What to work on =>
If a line in the material below has the string "Указки", copy it out.

** Listed entries follows **

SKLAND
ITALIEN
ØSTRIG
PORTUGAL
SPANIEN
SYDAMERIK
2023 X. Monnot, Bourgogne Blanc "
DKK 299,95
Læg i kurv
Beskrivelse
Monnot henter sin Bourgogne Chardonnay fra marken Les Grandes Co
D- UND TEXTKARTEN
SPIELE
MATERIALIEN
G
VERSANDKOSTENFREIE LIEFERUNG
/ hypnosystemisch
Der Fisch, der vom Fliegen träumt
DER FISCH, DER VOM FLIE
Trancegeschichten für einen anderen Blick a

** End of Listed entries **
** Listed entries follows **

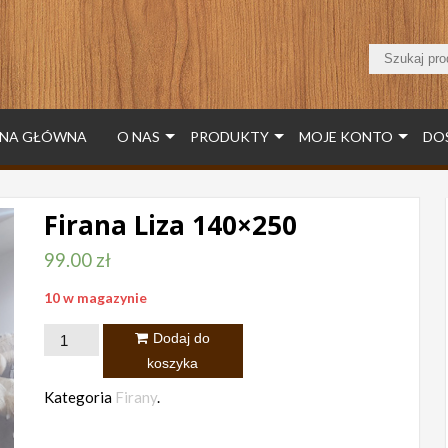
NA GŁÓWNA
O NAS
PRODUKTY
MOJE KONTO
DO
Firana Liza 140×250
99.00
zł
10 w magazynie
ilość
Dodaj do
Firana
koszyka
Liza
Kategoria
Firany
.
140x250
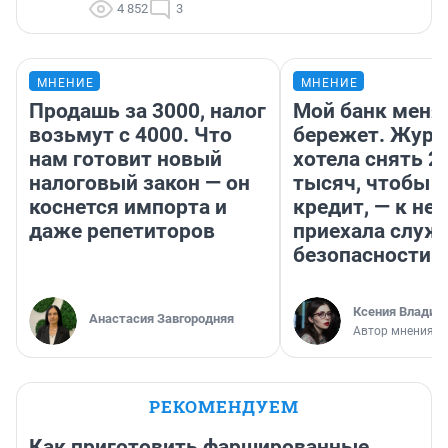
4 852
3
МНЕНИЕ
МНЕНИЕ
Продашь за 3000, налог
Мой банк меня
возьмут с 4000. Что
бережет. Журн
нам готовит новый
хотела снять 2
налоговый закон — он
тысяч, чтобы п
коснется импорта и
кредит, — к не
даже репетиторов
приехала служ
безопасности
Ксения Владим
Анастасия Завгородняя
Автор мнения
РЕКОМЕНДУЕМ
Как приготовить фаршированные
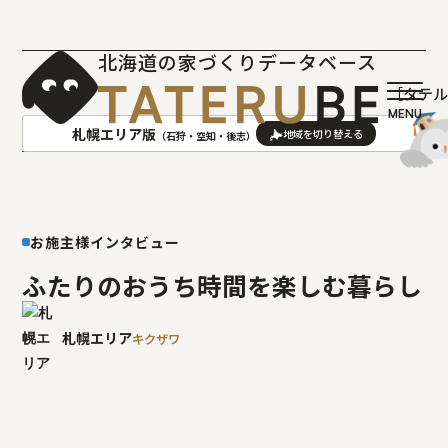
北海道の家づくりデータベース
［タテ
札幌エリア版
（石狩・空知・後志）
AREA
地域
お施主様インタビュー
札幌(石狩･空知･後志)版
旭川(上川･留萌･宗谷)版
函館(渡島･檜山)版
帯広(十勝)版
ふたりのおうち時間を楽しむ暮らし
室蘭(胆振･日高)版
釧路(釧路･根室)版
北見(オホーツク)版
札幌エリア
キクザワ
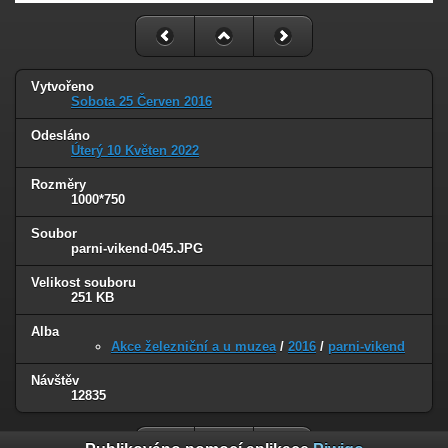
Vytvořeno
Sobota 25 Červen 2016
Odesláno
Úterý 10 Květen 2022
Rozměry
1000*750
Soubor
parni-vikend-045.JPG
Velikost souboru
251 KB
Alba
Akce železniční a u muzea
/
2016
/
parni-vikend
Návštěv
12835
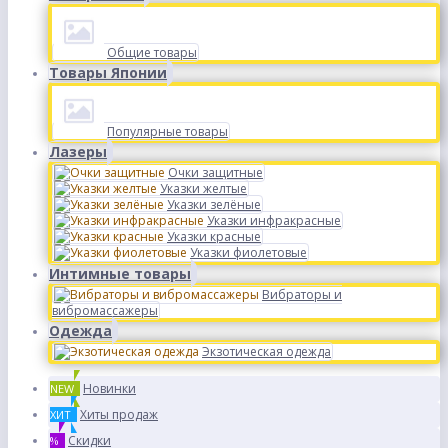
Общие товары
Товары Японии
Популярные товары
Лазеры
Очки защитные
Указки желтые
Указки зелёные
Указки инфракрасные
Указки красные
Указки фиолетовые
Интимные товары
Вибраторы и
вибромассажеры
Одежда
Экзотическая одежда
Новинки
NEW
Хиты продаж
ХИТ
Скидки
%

** End of Listed entries **

Answer for the task =>
Указки желтые
Указки зелёные
Указки инфракрасные
Указки красные
Указки фиолетовые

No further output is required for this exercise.